I'm curious about this. I'm guessing that by first person you mean with the consumer actually having game-like input and interaction with the experience, otherwise you could just as easily tell your story in a first person movie, right?
No. First, because nobody makes movies actually in first person to the point where freaking
Doom doing a sequence in it was a big deal.
Second, because observing in first person is not the same thing as being in first person. There is a very palpable difference between reading the palace raid
I, Jedi and spotting a group of stormtroopers, checking your remaining shield levels, plotting a strategy to evade or destroy them, and executing that strategy in
Jedi Knight. The FPS conquered the gaming industry on that difference, and the adventure game didn't.
Third, play MGS2 and tell me how immersed you feel.

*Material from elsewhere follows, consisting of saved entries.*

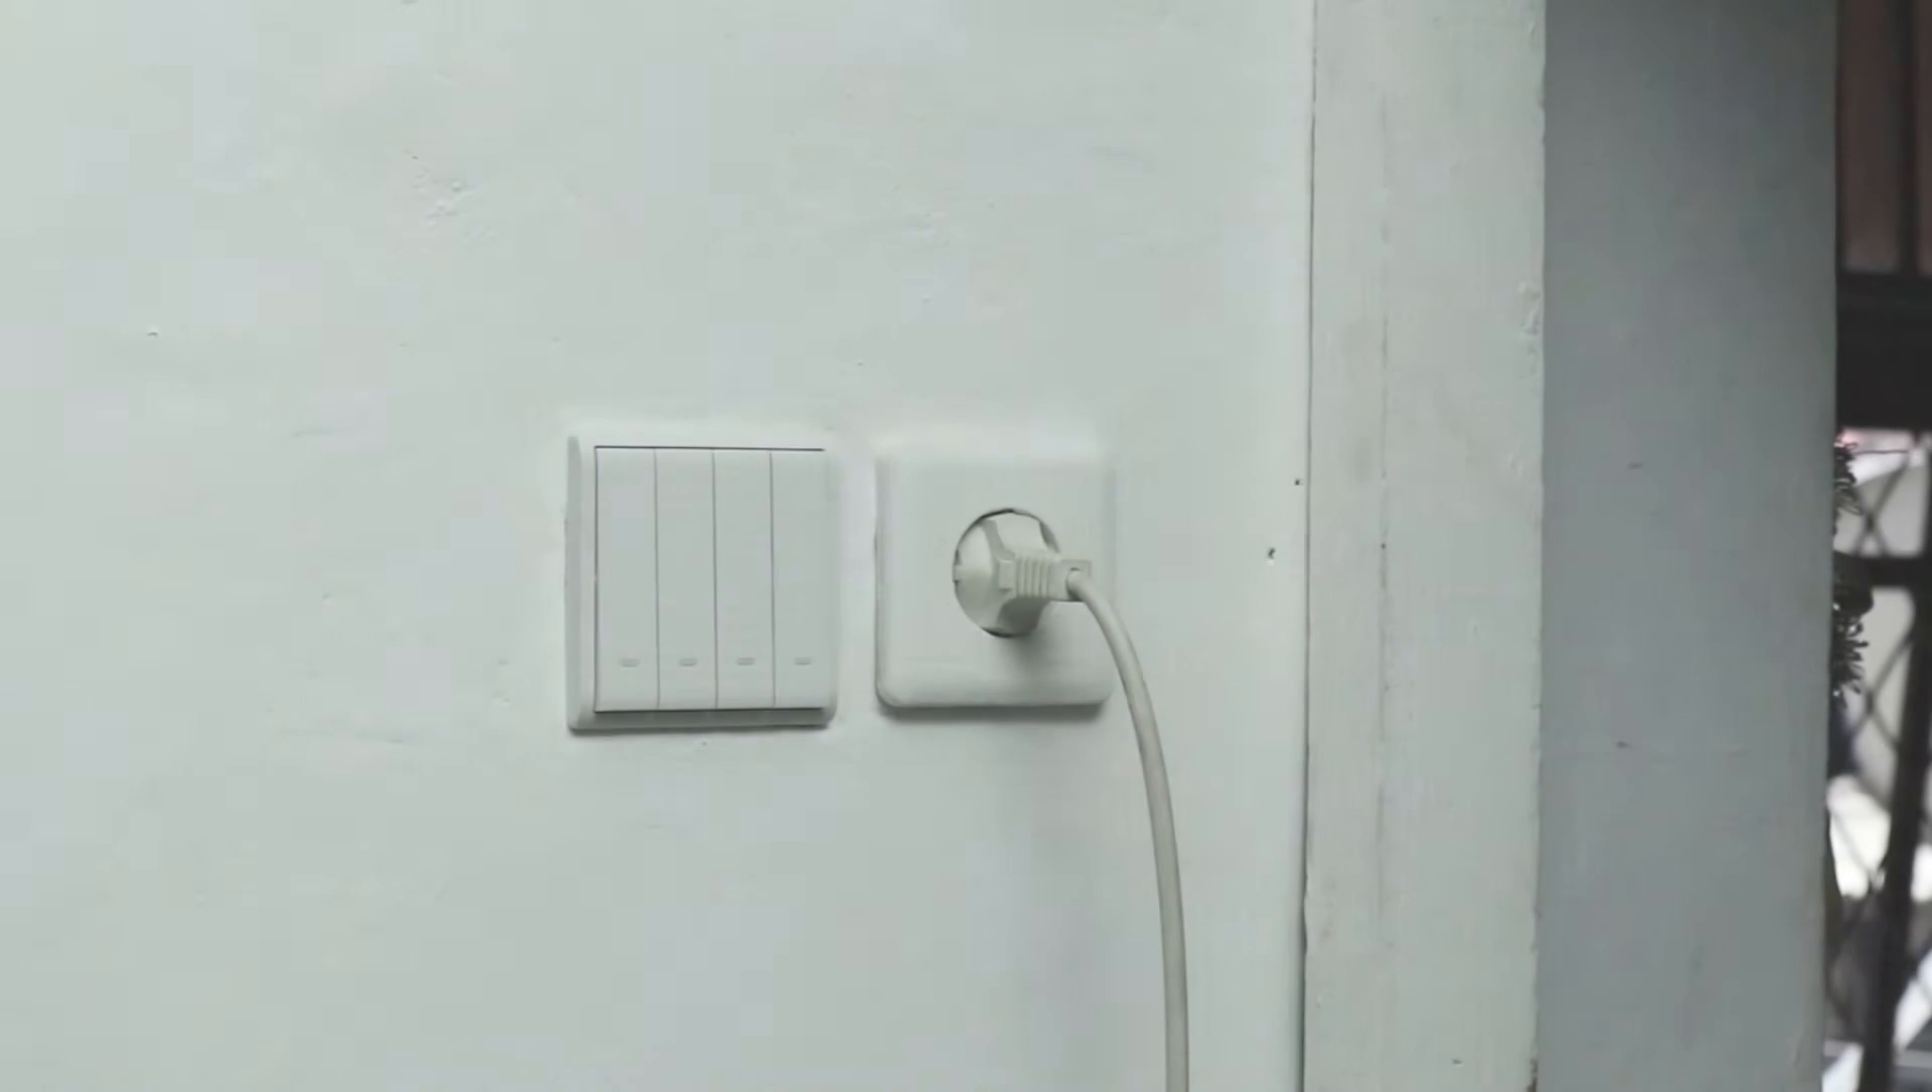Sekarang saklar sudah selesai terpasang, terlihat lebih rapih dan ringkas dari sebelumnya.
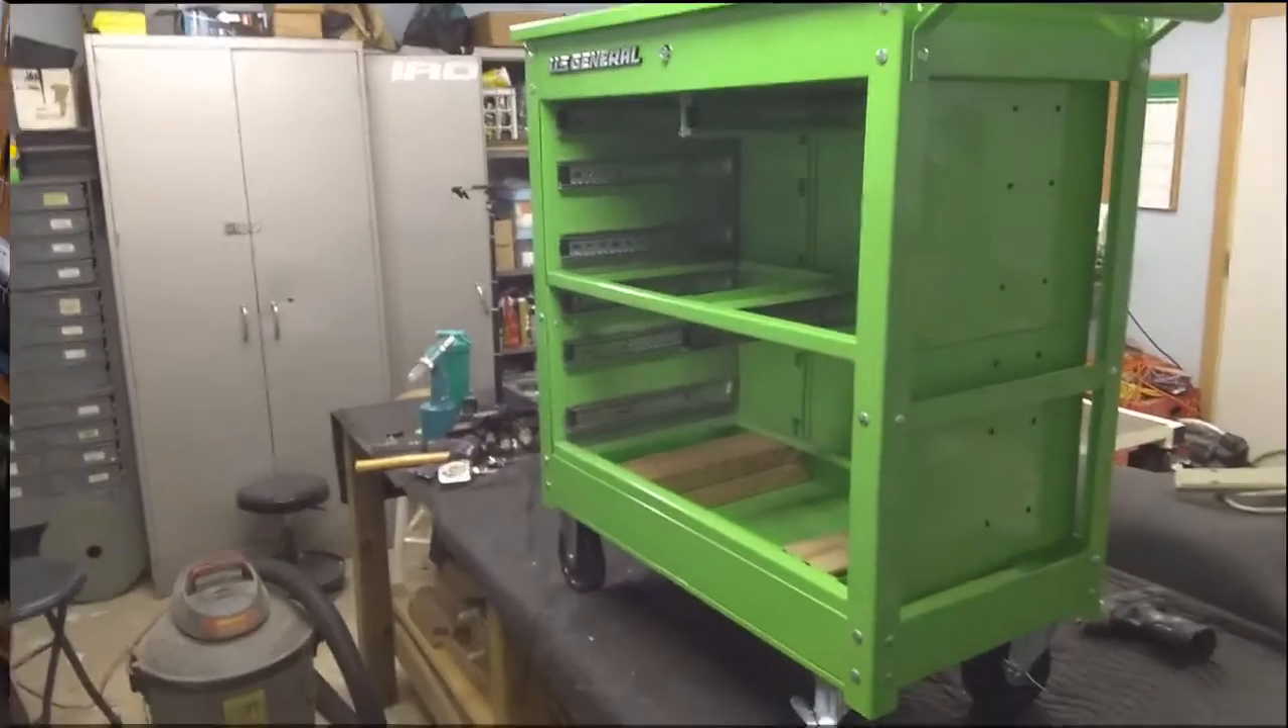So that takes us to the final product which as you can see all we have to do is install the drawers and we will have the reveal here shortly.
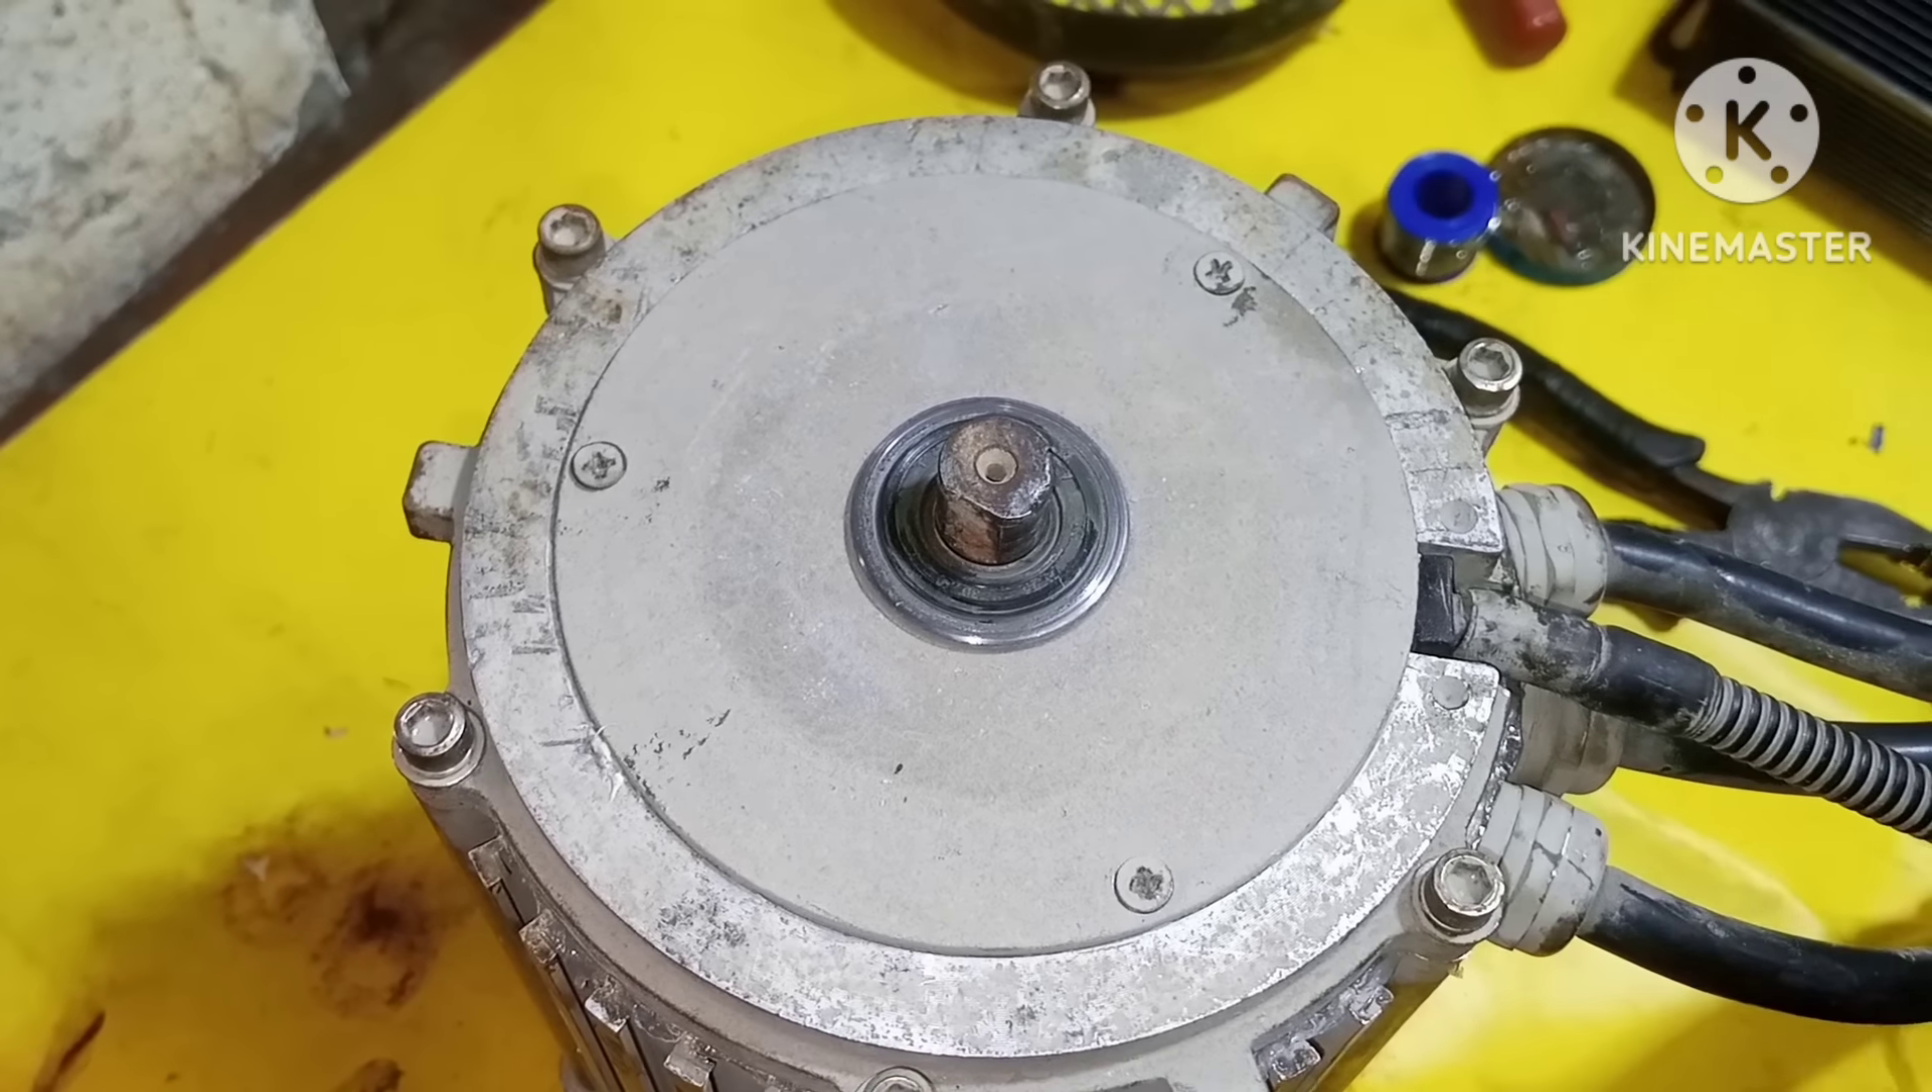बैक कवर की भी फिटिंग हमारी हो चुकी है।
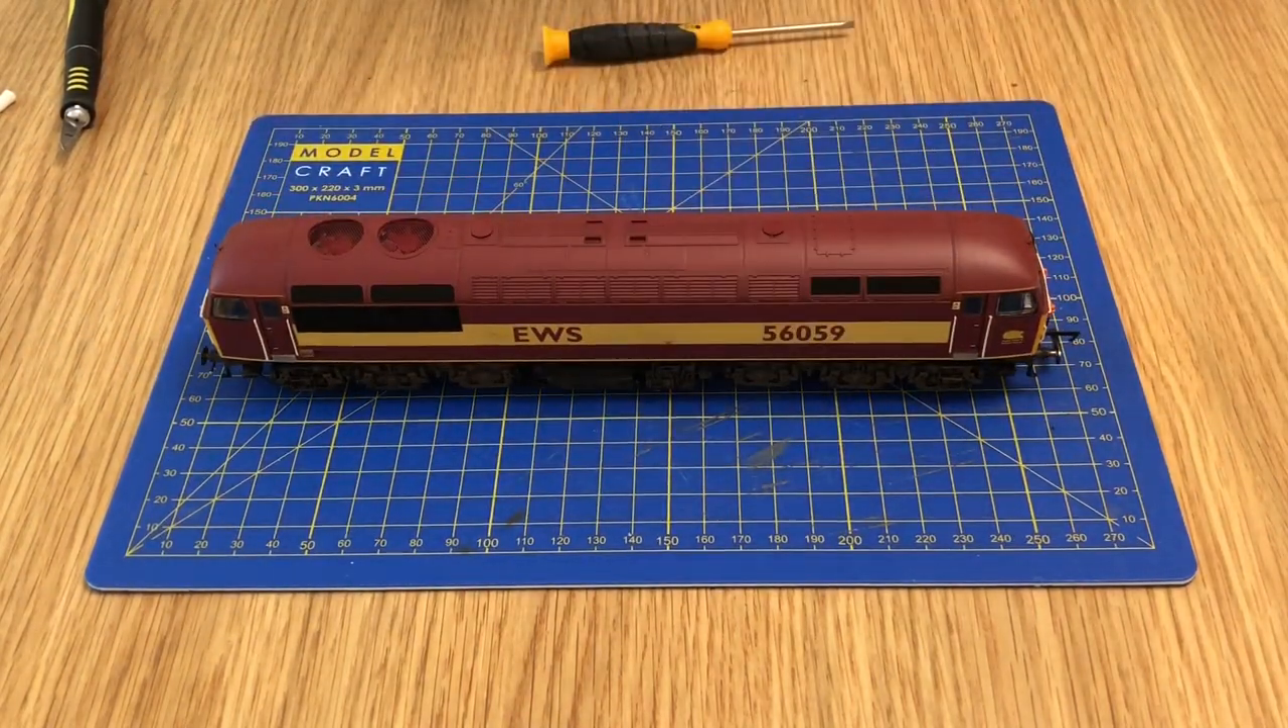So that's the loco back together.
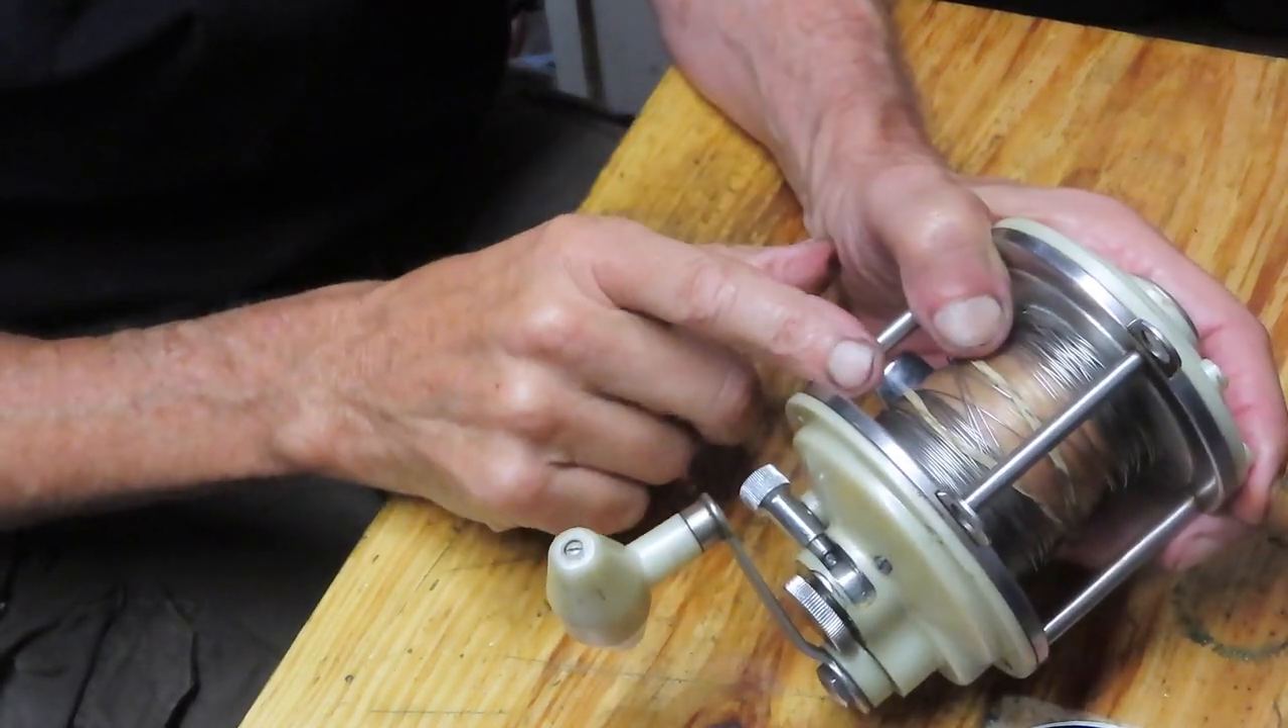Here's a quick editing note. You'll see the reel is reassembled.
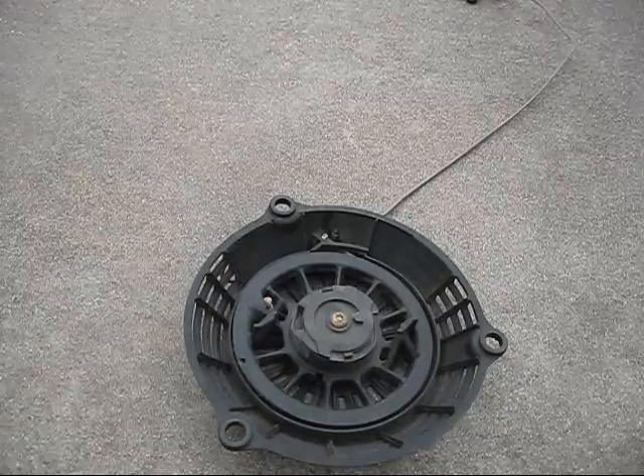Alright, so now we've got the recoil off.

Buy-in, suspension of disbelief. By making the player an actor, you achieve it far more readily than you can with any other mechanism because simply using the controls they are accepting and acknowledging as valid your world. They have to. Interactivity is very powerful tool in getting that basic buy-in. That's why we have endless Battlefield sequels making more money than most movies or books could ever dream of. They're weak stories not because of the demands of the medium; their medium has made their weakness seem far stronger than it actually is.
Bad videogame storytelling is more compelling to most people than good out-of-game storytelling. The medium isn't an inherently weak one, but an inherently strong one; even if your proposed conflict exists it's easily overridden by the medium's inherent ability to garner basic buy-in.